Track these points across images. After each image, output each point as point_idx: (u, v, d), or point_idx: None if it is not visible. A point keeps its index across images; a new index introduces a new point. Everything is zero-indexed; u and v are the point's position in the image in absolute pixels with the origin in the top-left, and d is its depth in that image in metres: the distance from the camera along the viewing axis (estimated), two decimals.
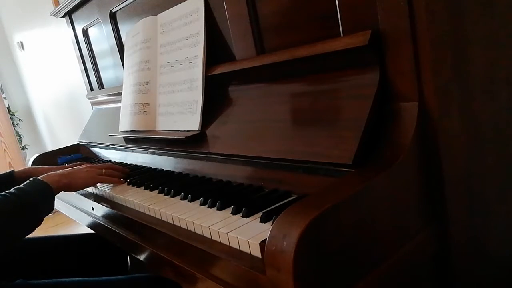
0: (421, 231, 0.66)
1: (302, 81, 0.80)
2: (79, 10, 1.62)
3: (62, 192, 1.00)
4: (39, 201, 0.89)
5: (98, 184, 1.15)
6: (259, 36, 0.91)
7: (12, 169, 1.23)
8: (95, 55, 1.67)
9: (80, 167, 1.11)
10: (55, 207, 1.40)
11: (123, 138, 1.36)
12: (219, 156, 0.95)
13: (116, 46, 1.46)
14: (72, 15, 1.69)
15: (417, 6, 0.61)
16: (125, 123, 1.29)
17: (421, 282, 0.68)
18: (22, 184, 0.90)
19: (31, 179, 0.93)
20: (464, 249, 0.71)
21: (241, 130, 0.90)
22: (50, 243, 1.17)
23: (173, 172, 1.13)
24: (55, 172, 1.02)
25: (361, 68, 0.69)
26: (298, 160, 0.74)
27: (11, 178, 1.16)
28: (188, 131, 1.03)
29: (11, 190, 0.88)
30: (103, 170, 1.11)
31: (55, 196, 0.95)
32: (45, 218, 0.90)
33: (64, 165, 1.33)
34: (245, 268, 0.59)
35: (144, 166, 1.26)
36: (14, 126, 3.65)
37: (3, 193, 0.86)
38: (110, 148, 1.52)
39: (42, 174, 0.97)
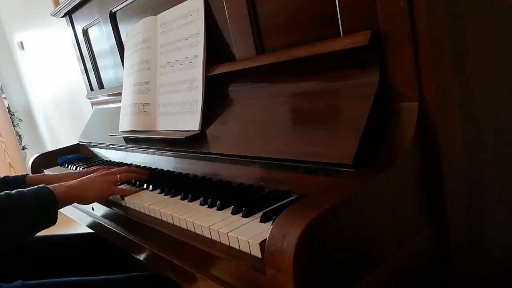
0: (421, 231, 0.66)
1: (302, 81, 0.80)
2: (79, 10, 1.62)
3: None
4: (34, 209, 0.83)
5: None
6: (259, 36, 0.91)
7: (26, 173, 1.18)
8: (95, 55, 1.67)
9: (93, 175, 1.00)
10: None
11: (123, 138, 1.36)
12: (219, 156, 0.95)
13: (116, 46, 1.46)
14: (72, 15, 1.69)
15: (417, 6, 0.61)
16: (125, 123, 1.29)
17: (421, 282, 0.68)
18: (27, 188, 0.86)
19: (40, 185, 0.88)
20: (464, 249, 0.71)
21: (241, 130, 0.90)
22: (49, 242, 1.17)
23: (173, 172, 1.13)
24: (67, 182, 0.95)
25: (361, 68, 0.69)
26: (298, 160, 0.74)
27: (21, 182, 1.11)
28: (188, 131, 1.03)
29: (13, 191, 0.84)
30: (118, 177, 1.02)
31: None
32: None
33: (78, 172, 1.21)
34: (245, 268, 0.59)
35: (144, 166, 1.26)
36: (14, 126, 3.65)
37: (2, 193, 0.83)
38: (110, 148, 1.52)
39: (56, 183, 0.92)
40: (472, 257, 0.73)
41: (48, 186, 0.89)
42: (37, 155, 1.73)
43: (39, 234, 0.90)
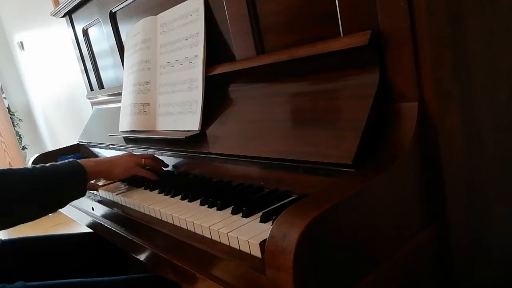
0: (421, 231, 0.66)
1: (302, 81, 0.80)
2: (79, 10, 1.62)
3: None
4: (67, 181, 0.92)
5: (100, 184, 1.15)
6: (259, 36, 0.91)
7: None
8: (95, 55, 1.67)
9: (120, 154, 1.10)
10: None
11: (123, 138, 1.35)
12: (219, 156, 0.95)
13: (116, 46, 1.46)
14: (72, 15, 1.69)
15: (417, 6, 0.61)
16: (125, 123, 1.29)
17: (421, 282, 0.68)
18: (59, 162, 0.95)
19: (70, 160, 0.97)
20: (464, 249, 0.71)
21: (241, 130, 0.90)
22: (49, 243, 1.17)
23: (173, 172, 1.13)
24: (95, 158, 1.05)
25: (361, 68, 0.69)
26: (298, 160, 0.74)
27: None
28: (188, 131, 1.03)
29: (47, 164, 0.92)
30: (143, 160, 1.09)
31: None
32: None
33: None
34: (245, 268, 0.59)
35: None
36: (14, 126, 3.65)
37: (31, 166, 0.92)
38: (110, 148, 1.52)
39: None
40: (472, 257, 0.73)
41: (78, 160, 0.98)
42: (37, 155, 1.73)
43: (38, 233, 0.91)
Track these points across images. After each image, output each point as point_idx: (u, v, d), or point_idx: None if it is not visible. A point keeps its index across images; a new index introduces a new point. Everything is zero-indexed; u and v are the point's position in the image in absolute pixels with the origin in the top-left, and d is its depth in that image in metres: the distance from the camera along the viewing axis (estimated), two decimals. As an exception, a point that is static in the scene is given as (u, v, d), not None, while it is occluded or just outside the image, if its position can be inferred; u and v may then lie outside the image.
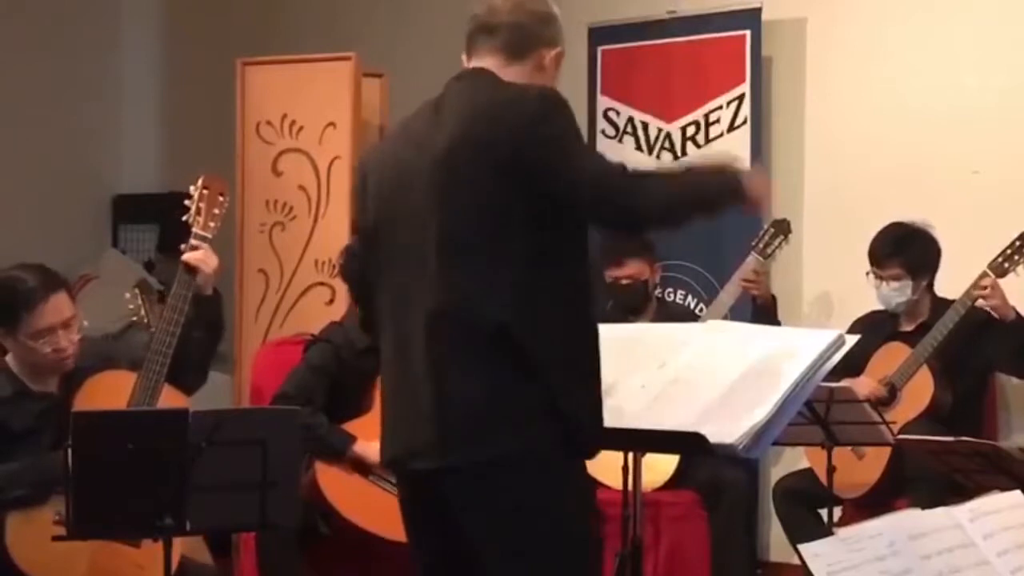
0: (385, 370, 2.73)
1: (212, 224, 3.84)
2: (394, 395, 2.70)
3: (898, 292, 4.59)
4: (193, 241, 3.80)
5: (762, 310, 4.82)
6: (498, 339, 2.52)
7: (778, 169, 5.38)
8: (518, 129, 2.54)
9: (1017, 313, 4.41)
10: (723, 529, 4.57)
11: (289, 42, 6.14)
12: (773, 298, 4.87)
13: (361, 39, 5.75)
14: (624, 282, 4.82)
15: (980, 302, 4.38)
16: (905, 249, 4.58)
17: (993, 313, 4.38)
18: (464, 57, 2.76)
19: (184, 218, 3.83)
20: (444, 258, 2.56)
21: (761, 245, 4.81)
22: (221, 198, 3.86)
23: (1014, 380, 4.73)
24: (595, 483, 4.54)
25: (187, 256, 3.77)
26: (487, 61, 2.71)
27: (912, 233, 4.61)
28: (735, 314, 4.72)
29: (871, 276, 4.62)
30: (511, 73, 2.69)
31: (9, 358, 3.73)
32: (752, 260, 4.80)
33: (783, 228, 4.83)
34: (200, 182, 3.86)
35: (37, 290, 3.63)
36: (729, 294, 4.82)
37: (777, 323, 4.83)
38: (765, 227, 4.87)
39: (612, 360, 2.86)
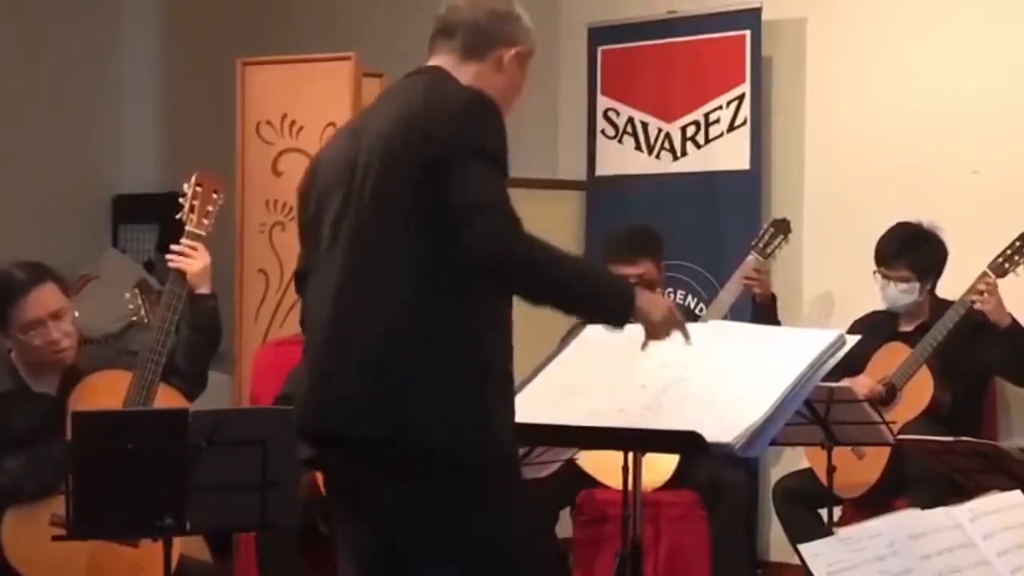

* **Problem requirements**
Copy exactly, with no pictures, the lines from the line containing "1: (212, 224, 3.84)" through the last line of the records above.

* **Written response**
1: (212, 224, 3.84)
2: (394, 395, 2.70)
3: (898, 292, 4.59)
4: (193, 241, 3.80)
5: (762, 310, 4.82)
6: (498, 339, 2.52)
7: (778, 169, 5.38)
8: (518, 129, 2.54)
9: (1017, 313, 4.41)
10: (723, 529, 4.57)
11: (289, 42, 6.14)
12: (773, 298, 4.87)
13: (361, 39, 5.75)
14: (624, 282, 4.82)
15: (980, 302, 4.38)
16: (905, 249, 4.58)
17: (993, 313, 4.38)
18: (464, 57, 2.76)
19: (184, 218, 3.83)
20: (444, 258, 2.56)
21: (761, 245, 4.81)
22: (221, 198, 3.86)
23: (1014, 380, 4.73)
24: (595, 483, 4.54)
25: (187, 256, 3.77)
26: (487, 61, 2.71)
27: (912, 233, 4.61)
28: (735, 314, 4.72)
29: (871, 276, 4.62)
30: (511, 73, 2.69)
31: (9, 358, 3.73)
32: (752, 260, 4.80)
33: (783, 228, 4.83)
34: (200, 182, 3.86)
35: (37, 290, 3.63)
36: (729, 294, 4.82)
37: (777, 323, 4.83)
38: (765, 227, 4.87)
39: (612, 360, 2.86)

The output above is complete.